Frage an die Gothics im BDSM: Was war zuerst da?

13. März 2011
Frage an die Gothics im BDSM: Was war zuerst da?

Nachdem in einem anderen Fred in einem anderen Zusammenhang mal die Frage auftauchte, was jetzt eigentlich zuerst da war, die Goth-Neigung oder die Neigung für BDSM u.ä., bin ich jetzt selbst mal neugierig auf Antworten zu dieser Fragestellung und mache daher hier einen Fred auf.

Antworten bitte nur von denen, die von sich sagen können, dass sie sich beiden Gruppierungen (ich sag extra nicht "Szene") so halbwegs zugehörig fühlen.
14. März 2011

Gothic ist eine Modebewegung (die sich vorwiegend auf visuelle & akustische Effekte beschränkt) und entstand aus der Punk-Szene Anfang der 80er Jahre.

BDSM: Bondage - Dominance - Submission - Masochism ist vermutlich so alt wie die Menschheit.
14. März 2011

Das mag teilweise richtig sein, @HaPe, auch wenn ich deine Beschränkung beim Gothic definitiv für Unwissenheit halte. Ist hier aber nicht das Thema. Hier geht es nicht darum, was generell zuerst da war, sondern was für Leute, die sich beiden Gruppen zugehörig fühlen, zuerst da war.

In meinem Fall war es BDSM. Gothic kam erst später. Und ging dann wieder, anders als der BDSM. Den Gruppen selber habe ich mich aber nie wirklich zugehörig gefühlt.

Anyway, der Mensch gehört zeit seines Lebens eben vielen verschiedenen Gruppen an. Das Henne-Ei-Problem gibt es hierbei meiner Ansicht nach nicht. Nietenhalsband, Lack/Leder und ein Faible für's Düstere machen noch keinen Einstieg ins BDSM. Umgekehrt macht BDSM auch keinen Einstieg in den Gothic. Das sind zwei grundverschiedene Gruppen, die mal bei einer Person zusammenkommen und ganz häufig auch nicht.

Man könnte genauso fragen, wieviele BDSM'ler Autofahrer sind - und was davon zuerst da war. Oder wieviele sowohl Kaffeetrinker als auch BDSM'ler sind und was zuerst da war.
14. März 2011

Man könnte genauso fragen, wieviele BDSM'ler Autofahrer sind - und was davon zuerst da war.

*hehe* du warst schneller. *top*
14. März 2011

Nun... Bei mir war es BDSM aber ein bischen Gothic kam dann irgendwie automatisch hinterher...
Jedenfalls teilweise...

Die Farbe der Kleidung der "meisten" BDSM'ler die ich in meiner Anfangszeit getroffen habe war nun mal Schwarz... Man hat sich am Handschellen Schluesselanhaenger, dem Ring der O oder derartigen Symbolen in Kombination mit schwarzer Kleidung erkannt...
14. März 2011

Nachdem in einem anderen Fred in einem anderen Zusammenhang mal die Frage auftauchte, was jetzt eigentlich zuerst da war, die Goth-Neigung oder die Neigung für BDSM u.ä., bin ich jetzt selbst mal neugierig auf Antworten zu dieser Fragestellung und mache daher hier einen Fred auf.

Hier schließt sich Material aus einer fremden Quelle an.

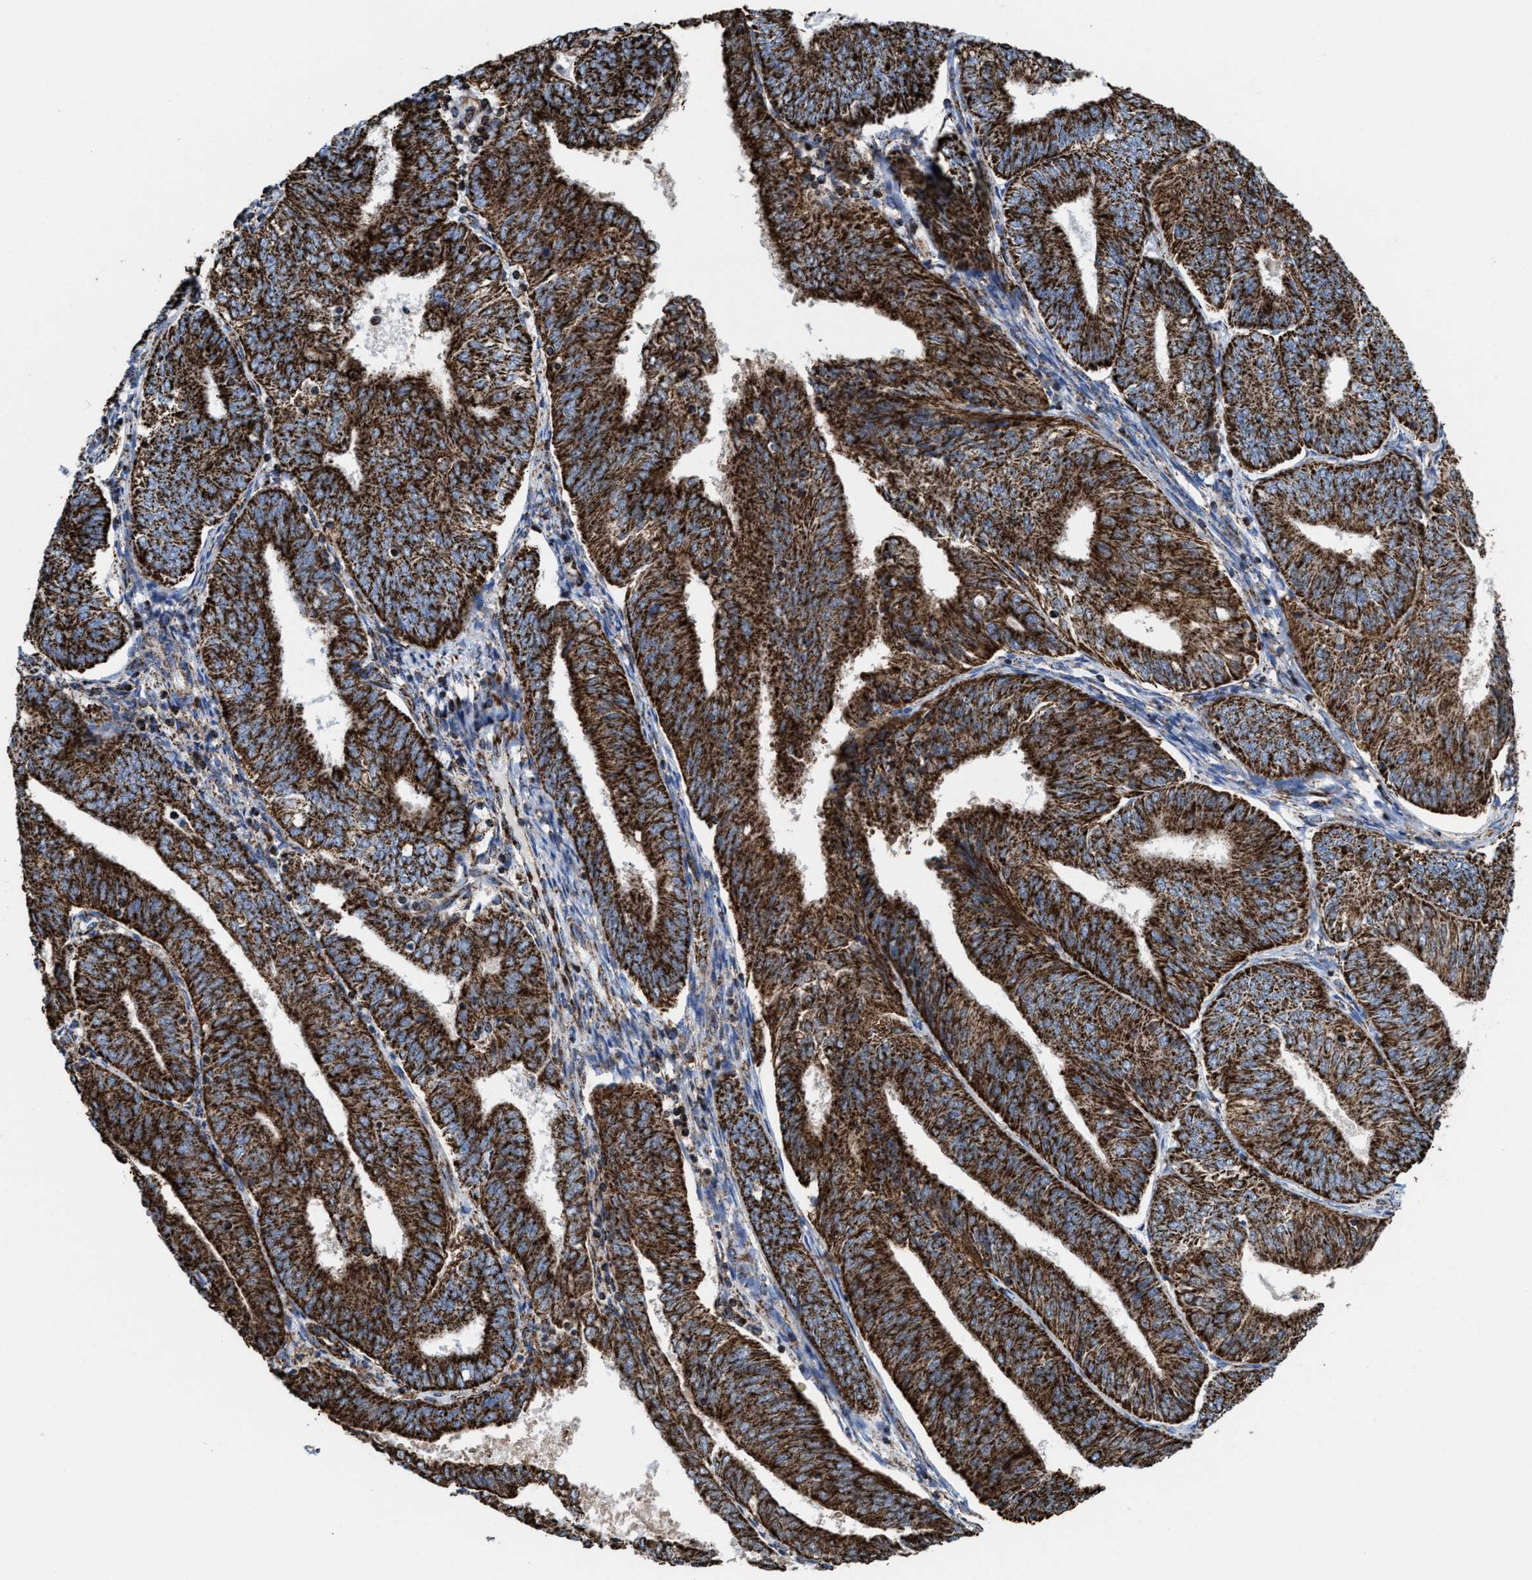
{"staining": {"intensity": "strong", "quantity": ">75%", "location": "cytoplasmic/membranous"}, "tissue": "endometrial cancer", "cell_type": "Tumor cells", "image_type": "cancer", "snomed": [{"axis": "morphology", "description": "Adenocarcinoma, NOS"}, {"axis": "topography", "description": "Endometrium"}], "caption": "About >75% of tumor cells in endometrial adenocarcinoma display strong cytoplasmic/membranous protein positivity as visualized by brown immunohistochemical staining.", "gene": "ECHS1", "patient": {"sex": "female", "age": 58}}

Läßt sich bei mir nicht in einem Satz sagen.
Erste vage Vorstellungen von dem, was später BDSM genannt werden sollte, war definitiv früher da. Aber das hat auch mit meinem Alter und der sächsischen Geburt zu tun. Jedenfalls ist beides bei mir immer sich ergänzend recht gut nebeneinander dagewesen (und noch da), und ich würde das eine nicht für das Interesse am anderen verantwortlich machen.

Wobei ich über Äußerlichkeiten hinweg auch generell keinen großen Zusammenhang zwischen beiden Vorlieben sehen würde.
14. März 2011

also ich finde die frage so nicht zu beantworten, denn wie man schon aus den antworten heraus lesen kann sehen die meisten "gothic" vorwiegend als eine kleidungs- und musikfrage. es gibt aber wohl auch viele gothics, die da eine ganze menge mehr draus machen: eine lebenseinstellung.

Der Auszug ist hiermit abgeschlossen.